Noblesville Township is one of nine townships in Hamilton County, Indiana, United States. As of the 2020 census, its population was 64,067.

==History==
Noblesville Township was organized in 1827.

The Holliday Hydroelectric Powerhouse and Dam and Potter's Covered Bridge are listed on the National Register of Historic Places.

==Geography==
According to the 2020 census, the township has a total area of 49.108 sqmi, of which 46.825 sqmi is land and 2.283 sqmi is water.
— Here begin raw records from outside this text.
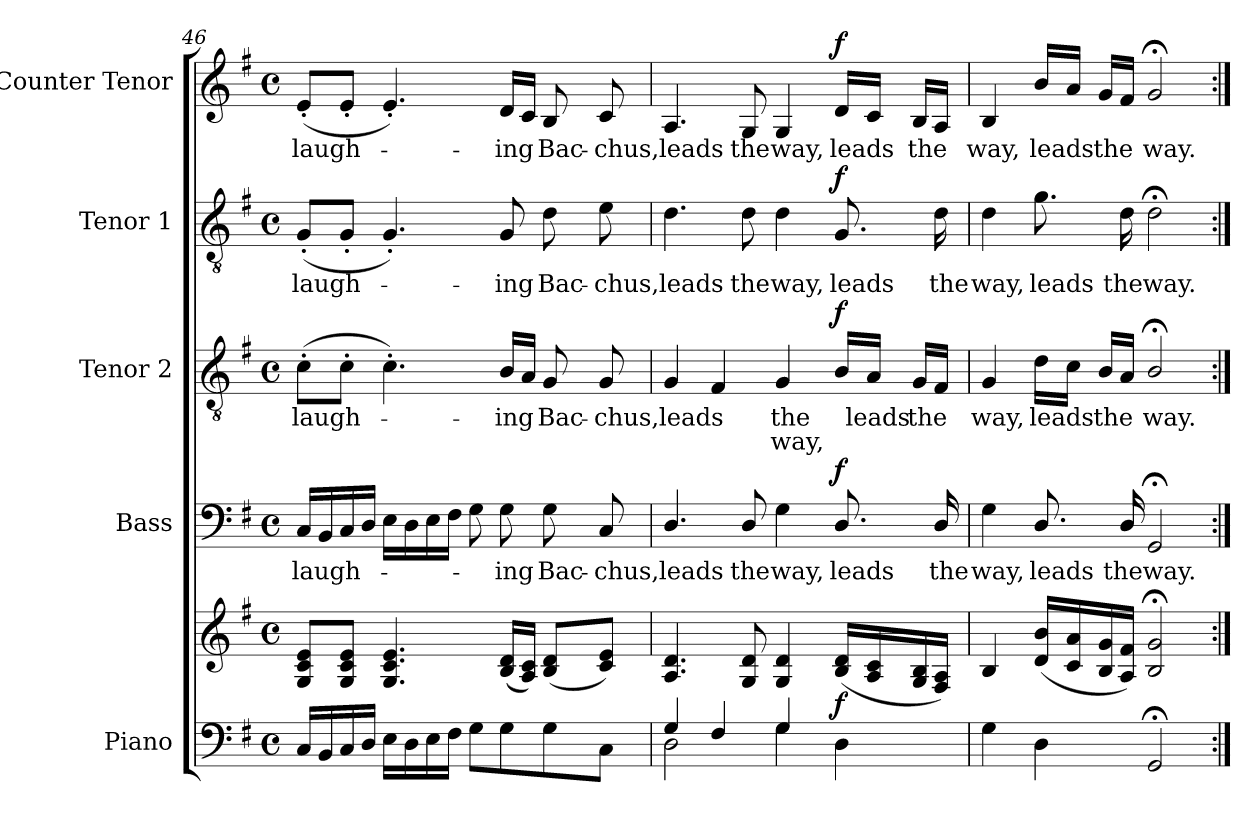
**kern	**kern	**dynam	**kern	**text	**dynam	**kern	**text	**text	**dynam	**kern	**text	**dynam	**kern	**text	**dynam
*part5	*part5	*part5	*part4	*part4	*part4	*part3	*part3	*part3	*part3	*part2	*part2	*part2	*part1	*part1	*part1
*staff6	*staff5	*staff5/6	*staff4	*staff4	*staff4	*staff3	*staff3	*staff3	*staff3	*staff2	*staff2	*staff2	*staff1	*staff1	*staff1
*I"Piano	*	*	*I"Bass	*	*	*I"Tenor 2	*	*	*	*I"Tenor 1	*	*	*I"Counter Tenor	*	*
*I'Pno.	*	*	*I'B.	*	*	*I'T2.	*	*	*	*I'T1.	*	*	*	*	*
!!LO:LB:g=z
*clefF4	*clefG2	*	*clefF4	*	*	*clefGv2	*	*	*	*clefGv2	*	*	*clefG2	*	*
*	*	*	*	*	*	*ITrd7c12	*	*	*	*ITrd7c12	*	*	*	*	*
*k[f#]	*k[f#]	*	*k[f#]	*	*	*k[f#]	*	*	*	*k[f#]	*	*	*k[f#]	*	*
*G:	*G:	*	*G:	*	*	*G:	*	*	*	*G:	*	*	*G:	*	*
*M4/4	*M4/4	*	*M4/4	*	*	*M4/4	*	*	*	*M4/4	*	*	*M4/4	*	*
*met(c)	*met(c)	*	*met(c)	*	*	*met(c)	*	*	*	*met(c)	*	*	*met(c)	*	*
=46	=46	=46	=46	=46	=46	=46	=46	=46	=46	=46	=46	=46	=46	=46	=46
!	!	!	!	!LO:LY:b:color=#000000	!	!	!	!	!	!	!	!	!	!	!
!	!	!	!	!	!	!	!LO:LY:b:color=#000000	!	!	!	!	!	!	!	!
!	!	!	!	!	!	!	!	!	!	!	!LO:LY:b:color=#000000	!	!	!	!
!	!	!	!	!	!	!	!	!	!	!	!	!	!	!LO:LY:b:color=#000000	!
16Ci/LL	8Gi/ 8ci 8eiL	.	16Ci/LL	laugh-	.	(8C'i\L	laugh-	.	.	(8GG'i/L	laugh-	.	(8e'i/L	laugh-	.
16BBi/	.	.	16BBi/	.	.	.	.	.	.	.	.	.	.	.	.
16Ci/	8Gi/ 8ci 8eiJ	.	16Ci/	.	.	8C'i\J	.	.	.	8GG'i/J	.	.	8e'i/J	.	.
16Di/JJ	.	.	16Di/JJ	.	.	.	.	.	.	.	.	.	.	.	.
16Ei\LL	4.Gi/ 4.ci 4.ei	.	16Ei\LL	.	.	4.C'i\)	.	.	.	4.GG'i/)	.	.	4.e'i/)	.	.
16Di\	.	.	16Di\	.	.	.	.	.	.	.	.	.	.	.	.
16Ei\	.	.	16Ei\	.	.	.	.	.	.	.	.	.	.	.	.
16F#i\JJ	.	.	16F#i\JJ	.	.	.	.	.	.	.	.	.	.	.	.
8Gi\L	.	.	8Gi\	.	.	.	.	.	.	.	.	.	.	.	.
!	!	!	!	!LO:LY:b:color=#000000	!	!	!	!	!	!	!	!	!	!	!
!	!	!	!	!	!	!	!LO:LY:b:color=#000000	!	!	!	!	!	!	!	!
!	!	!	!	!	!	!	!	!	!	!	!LO:LY:b:color=#000000	!	!	!	!
!	!	!	!	!	!	!	!	!	!	!	!	!	!	!LO:LY:b:color=#000000	!
8Gi\	(16Bi/ 16diLL	.	8Gi\	-ing	.	16BBi/LL	-ing	.	.	8GGi/	-ing	.	16di/LL	-ing	.
.	16Ai/ 16ciJJ)	.	.	.	.	16AAi/JJ	.	.	.	.	.	.	16ci/JJ	.	.
!	!	!	!	!LO:LY:b:color=#000000	!	!	!	!	!	!	!	!	!	!	!
!	!	!	!	!	!	!	!LO:LY:b:color=#000000	!	!	!	!	!	!	!	!
!	!	!	!	!	!	!	!	!	!	!	!LO:LY:b:color=#000000	!	!	!	!
!	!	!	!	!	!	!	!	!	!	!	!	!	!	!LO:LY:b:color=#000000	!
8Gi\	(8Bi/ 8diL	.	8Gi\	Bac-	.	8GGi/	Bac-	.	.	8Di\	Bac-	.	8Bi/	Bac-	.
!	!	!	!	!LO:LY:b:color=#000000	!	!	!	!	!	!	!	!	!	!	!
!	!	!	!	!	!	!	!LO:LY:b:color=#000000	!	!	!	!	!	!	!	!
!	!	!	!	!	!	!	!	!	!	!	!LO:LY:b:color=#000000	!	!	!	!
!	!	!	!	!	!	!	!	!	!	!	!	!	!	!LO:LY:b:color=#000000	!
8Ci\J	8ci/ 8eiJ)	.	8Ci/	-chus,	.	8GGi/	-chus,	.	.	8Ei\	-chus,	.	8ci/	-chus,	.
=47	=47	=47	=47	=47	=47	=47	=47	=47	=47	=47	=47	=47	=47	=47	=47
*^	*	*	*	*	*	*	*	*	*	*	*	*	*	*	*
!	!	!	!	!	!LO:LY:b:color=#000000	!	!	!	!	!	!	!	!	!	!	!
!	!	!	!	!	!	!	!	!LO:LY:b:color=#000000	!	!	!	!	!	!	!	!
!	!	!	!	!	!	!	!	!	!	!	!	!LO:LY:b:color=#000000	!	!	!	!
!	!	!	!	!	!	!	!	!	!	!	!	!	!	!	!LO:LY:b:color=#000000	!
4Gi/	2Di\	4.Ai/ 4.di	.	4.Di/	leads	.	4GGi/	leads	.	.	4.Di\	leads	.	4.Ai/	leads	.
4F#i/	.	.	.	.	.	.	4FF#i/	.	.	.	.	.	.	.	.	.
!	!	!	!	!	!LO:LY:b:color=#000000	!	!	!	!	!	!	!	!	!	!	!
!	!	!	!	!	!	!	!	!	!	!	!	!LO:LY:b:color=#000000	!	!	!	!
!	!	!	!	!	!	!	!	!	!	!	!	!	!	!	!LO:LY:b:color=#000000	!
.	.	8Gi/ 8di	.	8Di/	the	.	.	.	.	.	8Di\	the	.	8Gi/	the	.
!	!	!	!	!	!LO:LY:b:color=#000000	!	!	!	!	!	!	!	!	!	!	!
!	!	!	!	!	!	!	!	!LO:LY:b:color=#000000	!LO:LY:b:color=#000000	!	!	!	!	!	!	!
!	!	!	!	!	!	!	!	!	!	!	!	!LO:LY:b:color=#000000	!	!	!	!
!	!	!	!	!	!	!	!	!	!	!	!	!	!	!	!LO:LY:b:color=#000000	!
4Gi/	4Gi\	4Gi/ 4di	.	4Gi\	way,	.	4GGi/	the	way,	.	4Di\	way,	.	4Gi/	way,	.
!	!	!	!	!	!LO:LY:b:color=#000000	!	!	!	!	!	!	!	!	!	!	!
!	!	!	!	!	!	!	!	!	!	!	!	!LO:LY:b:color=#000000	!	!	!	!
!	!	!	!	!	!	!	!	!	!	!	!	!	!	!	!LO:LY:b:color=#000000	!
4ryy	4Di\	(16Bi/ 16diLL	f	8.Di/	leads	f	16BBi/LL	.	.	f	8.GGi/	leads	f	16di/LL	leads	f
!	!	!	!	!	!	!	!	!LO:LY:b:color=#000000	!	!	!	!	!	!	!	!
.	.	16Ai/ 16ci	.	.	.	.	16AAi/JJ	leads	.	.	.	.	.	16ci/JJ	.	.
!	!	!	!	!	!	!	!	!LO:LY:b:color=#000000	!	!	!	!	!	!	!	!
!	!	!	!	!	!	!	!	!	!	!	!	!	!	!	!LO:LY:b:color=#000000	!
.	.	16Gi/ 16Bi	.	.	.	.	16GGi/LL	the	.	.	.	.	.	16Bi/LL	the	.
!	!	!	!	!	!LO:LY:b:color=#000000	!	!	!	!	!	!	!	!	!	!	!
!	!	!	!	!	!	!	!	!	!	!	!	!LO:LY:b:color=#000000	!	!	!	!
.	.	16F#i/ 16AiJJ)	.	16Di/	the	.	16FF#i/JJ	.	.	.	16Di\	the	.	16Ai/JJ	.	.
*v	*v	*	*	*	*	*	*	*	*	*	*	*	*	*	*	*
=48	=48	=48	=48	=48	=48	=48	=48	=48	=48	=48	=48	=48	=48	=48	=48
!	!	!	!	!LO:LY:b:color=#000000	!	!	!	!	!	!	!	!	!	!	!
!	!	!	!	!	!	!	!LO:LY:b:color=#000000	!	!	!	!	!	!	!	!
!	!	!	!	!	!	!	!	!	!	!	!LO:LY:b:color=#000000	!	!	!	!
!	!	!	!	!	!	!	!	!	!	!	!	!	!	!LO:LY:b:color=#000000	!
4Gi\	4Bi/	.	4Gi\	way,	.	4GGi/	way,	.	.	4Di\	way,	.	4Bi/	way,	.
!	!	!	!	!LO:LY:b:color=#000000	!	!	!	!	!	!	!	!	!	!	!
!	!	!	!	!	!	!	!LO:LY:b:color=#000000	!	!	!	!	!	!	!	!
!	!	!	!	!	!	!	!	!	!	!	!LO:LY:b:color=#000000	!	!	!	!
!	!	!	!	!	!	!	!	!	!	!	!	!	!	!LO:LY:b:color=#000000	!
4Di\	(16di/ 16biLL	.	8.Di/	leads	.	16Di\LL	leads	.	.	8.Gi\	leads	.	16bi/LL	leads	.
.	16ci/ 16ai	.	.	.	.	16Ci\JJ	.	.	.	.	.	.	16ai/JJ	.	.
!	!	!	!	!	!	!	!LO:LY:b:color=#000000	!	!	!	!	!	!	!	!
!	!	!	!	!	!	!	!	!	!	!	!	!	!	!LO:LY:b:color=#000000	!
.	16Bi/ 16gi	.	.	.	.	16BBi/LL	the	.	.	.	.	.	16gi/LL	the	.
!	!	!	!	!LO:LY:b:color=#000000	!	!	!	!	!	!	!	!	!	!	!
!	!	!	!	!	!	!	!	!	!	!	!LO:LY:b:color=#000000	!	!	!	!
.	16Ai/ 16f#iJJ)	.	16Di/	the	.	16AAi/JJ	.	.	.	16Di\	the	.	16f#i/JJ	.	.
!	!	!	!	!LO:LY:b:color=#000000	!	!	!	!	!	!	!	!	!	!	!
!	!	!	!	!	!	!	!LO:LY:b:color=#000000	!	!	!	!	!	!	!	!
!	!	!	!	!	!	!	!	!	!	!	!LO:LY:b:color=#000000	!	!	!	!
!	!	!	!	!	!	!	!	!	!	!	!	!	!	!LO:LY:b:color=#000000	!
2GG;i/	2Bi/; 2gi;	.	2GG;i/	way.	.	2BB;i/	way.	.	.	2D;i\	way.	.	2g;i/	way.	.
=:|!	=:|!	=:|!	=:|!	=:|!	=:|!	=:|!	=:|!	=:|!	=:|!	=:|!	=:|!	=:|!	=:|!	=:|!	=:|!
*-	*-	*-	*-	*-	*-	*-	*-	*-	*-	*-	*-	*-	*-	*-	*-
The streams of Cicero Creek, Dry Branch, East Fork Sly Run, Lily Vestal Drain, Hinkle Creek, Ingerman Ditch, Kirkendall Creek, Mallery Granger Ditch, Overdorff Branch, Stony Creek, and West Fork Sly Run run through this township.

===Cities and towns===
- Noblesville (vast majority)

===Unincorporated communities===

- Riverwood

===Adjacent townships===
- Jackson Township (north)
- White River Township (northeast)
- Wayne Township (east)
- Fall Creek Township (southeast)
- Delaware Township (south)
- Clay Township (southwest)
- Washington Township (west)

===Cemeteries===
The township contains eight cemeteries: Crownland, Gascho-Trissel, Gray, Hurlock, Riverside, Thorp, Weaver and Zimmer.

===Major highways===
- Indiana State Road 19
- Indiana State Road 32
- Indiana State Road 37
- Indiana State Road 38
- Indiana State Road 238

===Airports and landing strips===
- Roberts-Jacobi Restricted Airport

==Education==
Noblesville Township residents may obtain a free library card from the Hamilton East Public Library in Noblesville city.